La note précédente défendait une idée : les petites commandes répétées portent un coût de réception caché, enfoui dans les frais généraux. Celle-ci défend l'autre versant. Commander peu et souvent est parfois exactement la bonne décision, parce que le coût de détention du stock, en trésorerie, en espace et en risque, l'emporte sur le coût de le manutentionner. Le vrai savoir-faire n'est pas de choisir un camp, c'est de peser les deux, et c'est précisément ce qu'une vue de coût complet permet de faire.

En résumé

Petit et fréquent est le bon choix quand le coût de détention, surtout le coût d'opportunité du capital immobilisé, dépasse le coût de réception. Grand et rare est le bon choix dans le cas inverse. Chaque euro bloqué en stock est un euro qui ne finance ni la croissance, ni le désendettement, ni rien d'autre qui rapporte. La quantité économique de commande n'est pas une règle qui dit d'acheter en gros : c'est le point où la somme du coût de commande et du coût de détention est la plus basse, et ce point diffère pour chaque article. Chiffrez les deux côtés par article, puis décidez.

Le contexte

Petit et fréquent n'est pas toujours une erreur

Si la réception était le seul coût caché, la réponse serait toujours la même : commander en gros lots, rarement. Elle ne l'est pas. Détenir du stock a ses propres coûts cachés, et ils peuvent être plus lourds encore. Le plus important est le coût d'opportunité, auquel s'ajoutent l'espace occupé, le risque que la marchandise s'abîme ou se périme, et le simple fait que la demande peut changer avant que vous ayez écoulé ce que vous avez acheté.

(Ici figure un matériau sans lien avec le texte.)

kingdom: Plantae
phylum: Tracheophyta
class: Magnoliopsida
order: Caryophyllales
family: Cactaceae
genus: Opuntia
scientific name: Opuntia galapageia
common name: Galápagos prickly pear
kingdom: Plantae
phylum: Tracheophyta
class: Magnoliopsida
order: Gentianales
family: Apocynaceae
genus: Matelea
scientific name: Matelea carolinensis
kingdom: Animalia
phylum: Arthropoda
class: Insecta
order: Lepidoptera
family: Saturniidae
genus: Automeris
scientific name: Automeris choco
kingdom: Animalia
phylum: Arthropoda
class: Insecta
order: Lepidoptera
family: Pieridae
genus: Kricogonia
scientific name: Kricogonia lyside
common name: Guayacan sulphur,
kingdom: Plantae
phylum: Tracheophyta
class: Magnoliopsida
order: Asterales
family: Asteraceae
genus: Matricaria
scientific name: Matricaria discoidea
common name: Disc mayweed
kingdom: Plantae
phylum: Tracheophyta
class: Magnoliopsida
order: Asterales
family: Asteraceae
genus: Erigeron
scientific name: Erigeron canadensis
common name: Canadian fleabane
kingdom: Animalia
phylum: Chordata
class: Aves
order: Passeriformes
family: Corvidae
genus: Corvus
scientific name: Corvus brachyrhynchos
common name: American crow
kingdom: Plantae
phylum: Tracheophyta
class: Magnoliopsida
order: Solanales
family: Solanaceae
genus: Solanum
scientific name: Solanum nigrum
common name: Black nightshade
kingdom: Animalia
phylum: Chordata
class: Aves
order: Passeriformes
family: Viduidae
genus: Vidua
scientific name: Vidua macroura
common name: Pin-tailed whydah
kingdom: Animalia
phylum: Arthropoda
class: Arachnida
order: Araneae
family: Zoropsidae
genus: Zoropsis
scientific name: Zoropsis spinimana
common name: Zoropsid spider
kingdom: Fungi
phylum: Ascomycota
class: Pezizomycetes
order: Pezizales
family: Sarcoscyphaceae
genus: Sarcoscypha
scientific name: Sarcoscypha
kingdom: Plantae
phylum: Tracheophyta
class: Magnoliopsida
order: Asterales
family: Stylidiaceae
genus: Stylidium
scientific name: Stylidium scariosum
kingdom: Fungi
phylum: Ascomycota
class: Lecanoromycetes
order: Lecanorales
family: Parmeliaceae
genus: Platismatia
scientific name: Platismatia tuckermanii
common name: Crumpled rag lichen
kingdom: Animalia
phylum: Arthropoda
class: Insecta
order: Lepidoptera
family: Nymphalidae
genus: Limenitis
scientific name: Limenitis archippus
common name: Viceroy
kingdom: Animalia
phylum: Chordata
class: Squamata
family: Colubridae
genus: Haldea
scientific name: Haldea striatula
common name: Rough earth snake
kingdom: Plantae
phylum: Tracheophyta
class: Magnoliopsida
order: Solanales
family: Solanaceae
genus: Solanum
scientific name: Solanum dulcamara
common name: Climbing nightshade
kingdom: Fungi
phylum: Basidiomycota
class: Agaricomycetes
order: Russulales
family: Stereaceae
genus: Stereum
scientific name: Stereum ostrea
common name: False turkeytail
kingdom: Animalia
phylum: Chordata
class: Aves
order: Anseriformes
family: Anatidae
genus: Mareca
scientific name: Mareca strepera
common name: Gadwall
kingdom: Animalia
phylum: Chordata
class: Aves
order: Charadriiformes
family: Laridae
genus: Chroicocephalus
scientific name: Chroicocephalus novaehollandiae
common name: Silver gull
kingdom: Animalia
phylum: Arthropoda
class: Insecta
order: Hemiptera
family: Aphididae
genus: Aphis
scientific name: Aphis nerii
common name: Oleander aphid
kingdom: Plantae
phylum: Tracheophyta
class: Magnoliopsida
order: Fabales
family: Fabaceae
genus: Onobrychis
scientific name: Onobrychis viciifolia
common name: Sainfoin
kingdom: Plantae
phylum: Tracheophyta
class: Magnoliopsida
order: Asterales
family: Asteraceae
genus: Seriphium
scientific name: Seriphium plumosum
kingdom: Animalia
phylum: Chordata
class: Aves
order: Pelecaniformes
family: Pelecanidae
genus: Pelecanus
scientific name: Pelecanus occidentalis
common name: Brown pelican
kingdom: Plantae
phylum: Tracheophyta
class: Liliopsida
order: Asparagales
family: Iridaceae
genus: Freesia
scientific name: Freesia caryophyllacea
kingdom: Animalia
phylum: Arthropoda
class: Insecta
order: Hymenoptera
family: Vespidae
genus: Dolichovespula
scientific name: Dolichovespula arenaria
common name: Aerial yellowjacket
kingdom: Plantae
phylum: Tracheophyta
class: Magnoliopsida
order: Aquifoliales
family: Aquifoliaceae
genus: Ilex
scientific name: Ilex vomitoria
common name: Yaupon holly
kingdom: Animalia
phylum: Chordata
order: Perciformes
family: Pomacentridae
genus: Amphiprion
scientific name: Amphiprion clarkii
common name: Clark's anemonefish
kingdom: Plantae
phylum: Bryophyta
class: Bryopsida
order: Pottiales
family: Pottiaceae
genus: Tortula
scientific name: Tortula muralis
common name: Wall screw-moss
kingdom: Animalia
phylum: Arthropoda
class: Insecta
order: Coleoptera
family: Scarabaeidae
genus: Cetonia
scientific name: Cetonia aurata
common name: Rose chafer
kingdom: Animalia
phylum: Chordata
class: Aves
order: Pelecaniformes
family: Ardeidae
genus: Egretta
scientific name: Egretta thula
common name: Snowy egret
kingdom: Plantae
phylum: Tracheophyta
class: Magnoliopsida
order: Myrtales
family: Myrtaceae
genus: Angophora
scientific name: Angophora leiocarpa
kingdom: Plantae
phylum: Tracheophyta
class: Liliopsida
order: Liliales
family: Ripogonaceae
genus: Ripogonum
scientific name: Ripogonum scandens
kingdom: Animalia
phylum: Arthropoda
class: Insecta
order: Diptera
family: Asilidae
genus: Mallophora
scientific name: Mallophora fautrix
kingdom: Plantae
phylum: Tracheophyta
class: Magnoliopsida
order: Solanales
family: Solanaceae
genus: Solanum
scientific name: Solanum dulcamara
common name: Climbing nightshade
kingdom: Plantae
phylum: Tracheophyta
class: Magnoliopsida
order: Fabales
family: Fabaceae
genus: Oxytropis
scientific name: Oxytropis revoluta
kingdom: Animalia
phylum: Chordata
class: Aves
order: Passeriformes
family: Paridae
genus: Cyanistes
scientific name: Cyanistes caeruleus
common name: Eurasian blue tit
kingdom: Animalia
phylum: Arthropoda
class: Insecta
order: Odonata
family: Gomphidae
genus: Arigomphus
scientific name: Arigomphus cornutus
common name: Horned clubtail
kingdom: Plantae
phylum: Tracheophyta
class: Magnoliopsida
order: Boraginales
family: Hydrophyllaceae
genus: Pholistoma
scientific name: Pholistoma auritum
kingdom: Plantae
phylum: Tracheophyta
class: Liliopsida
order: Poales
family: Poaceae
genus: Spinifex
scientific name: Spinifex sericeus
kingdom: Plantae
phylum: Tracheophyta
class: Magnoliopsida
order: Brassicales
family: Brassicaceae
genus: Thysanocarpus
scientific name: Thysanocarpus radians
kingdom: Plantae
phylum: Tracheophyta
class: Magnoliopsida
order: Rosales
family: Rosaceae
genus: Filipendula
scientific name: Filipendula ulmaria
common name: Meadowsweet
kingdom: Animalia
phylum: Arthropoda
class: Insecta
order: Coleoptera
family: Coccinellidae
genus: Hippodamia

Pour les denrées périssables, la mode à rotation rapide ou tout ce qui mobilise un capital rare, ces coûts dominent, et c'est petit et fréquent qui gagne. La question n'est donc pas de trancher une bonne fois pour toutes, mais de savoir, article par article, de quel côté penche la balance.

Le coût d'opportunité

Pourquoi le stock immobilisé coûte plus qu'il n'y paraît

Le coût d'opportunité est le plus discret et souvent le plus lourd des coûts de détention. Chaque euro tenu en stock est un euro que l'entreprise ne peut pas employer ailleurs : financer sa croissance, réduire sa dette, saisir une opportunité commerciale ou, plus simplement, éviter un découvert coûteux. Ce coût n'apparaît sur aucune facture, mais il est bien réel : c'est le rendement que ce capital aurait produit s'il n'avait pas dormi sur une étagère.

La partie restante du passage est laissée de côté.